Her canlıda elektron taşıma sistemi, redoks tepkimesi, ısıdan kaynaklanan kızıl ötesi radyasyon etkisinden ve yerin sahip olduğu manyetik alandan ötürü elektrik akımı mevcuttur. Canlıların sahip olduğu elektrik akımının kullanılabilir verimde olması ve depolanması sağlanabilmektedir. Zambak, çam, akasya, ceviz bitkileri ile toprakta yapılan deneylerde bu canlıların biyolojik yapılarında hiçbir değişiklik yapılmadan sahip oldukları elektrik enerjisi kondansatörler ile depolanmıştır.
Canlıların sahip oldukları elektrik enerjisi canlılar yaşamlarını sürdürdükleri müddetçe devam eder.
Ancak, toprakta birçok canlı olduğu için elektrik enerjisi üretimi süreklidir. Ayrıca 4 mevsim yeşil kalan bitkilerde de elektrik enerjisi üretimi süreklidir. Bu nedenle süreklilik arz eden, maliyeti düşük ve temiz enerji kaynağıdır.
Biyoenerji, biyolojik enerji yani doğal enerji anlamına gelmektedir.
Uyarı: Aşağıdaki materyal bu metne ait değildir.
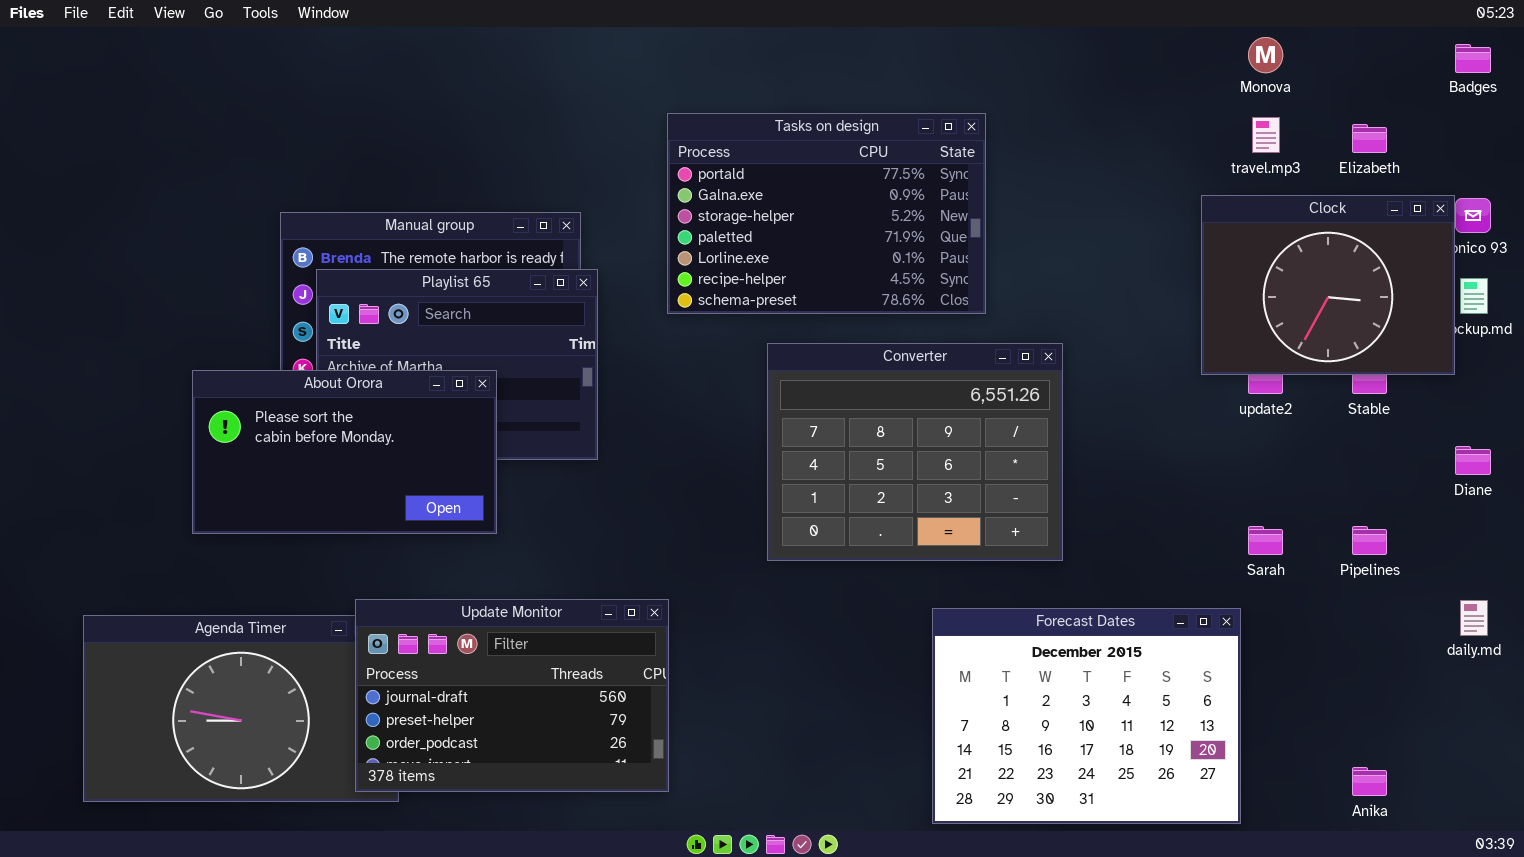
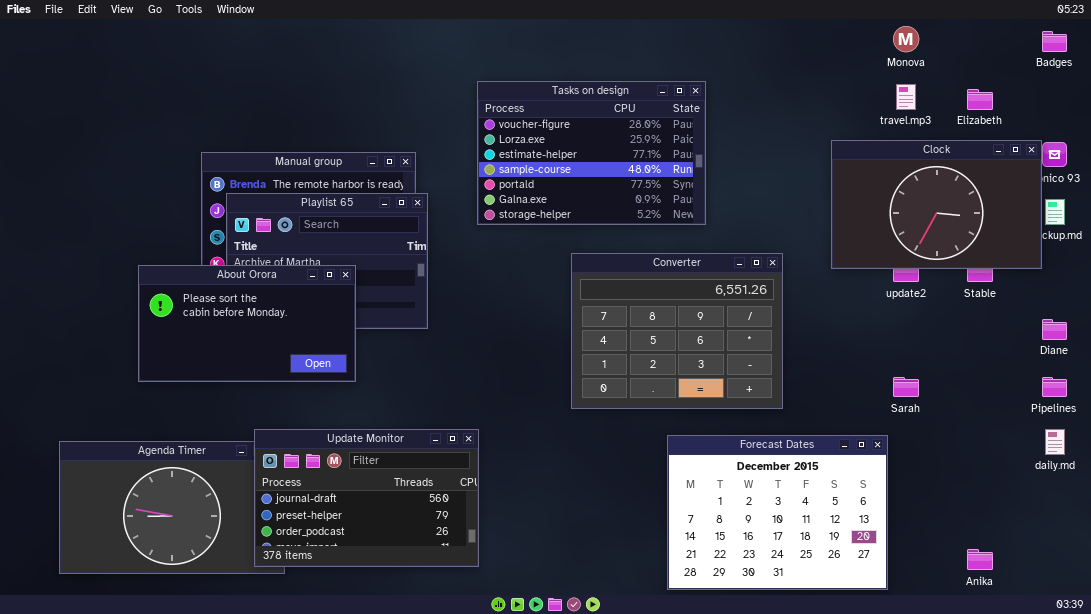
Tasks on design: [667,113,986,314] -> [477,81,706,225], scrolled up 4 rows
Clock: [1201,195,1455,375] -> [831,140,1042,269], resized
Converter: [767,343,1063,561] -> [571,253,783,409], moved
Pipelines: [1352,526,1387,555] -> [1042,377,1067,397], moved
Biyoenerji, biyokütle enerjisi olarak da adlandırılır. Biyoenerji ile çevreye en az değerde zarar verilmektedir.
Biyokütle geleceğin yakıtı olarak nitelendirilen gaz ve sıvı yakıtlara(etanol, metanol, metan ve hidrojen gibi) biyolojik olarak dönüşebilir.
Örneğin; biyodizel, biyogaz, biyoetanol olarak arabalarda, elektrik üretiminde, hidrojen üretiminde ve ısıtma-soğutma sistemleri gibi teknolojilerde kullanılmaktadır.
Bitkilere, çimene ve toprağa iki farklı metal yerleştirildiğinde elektrik üretimi olmuştur. Metaller ve yerleştirildikleri yerler arasında gerçekleşen elektron alışverişi sonucu elektrik üretilmektedir. Bu bakımından avantajlı ve verimlidir. Bitkilerden ve topraktan üretilen elektrik enerjisi her zaman var olan enerji kaynağıdır. Bu nedenle yenilenebilir ve sürdürebilir enerji kaynağıdır. Biyoenerjinin yararlı, kullanışlı, sürdürülebilir ve temiz bir enerji kaynağı olduğunun bir başka kanıtıdır.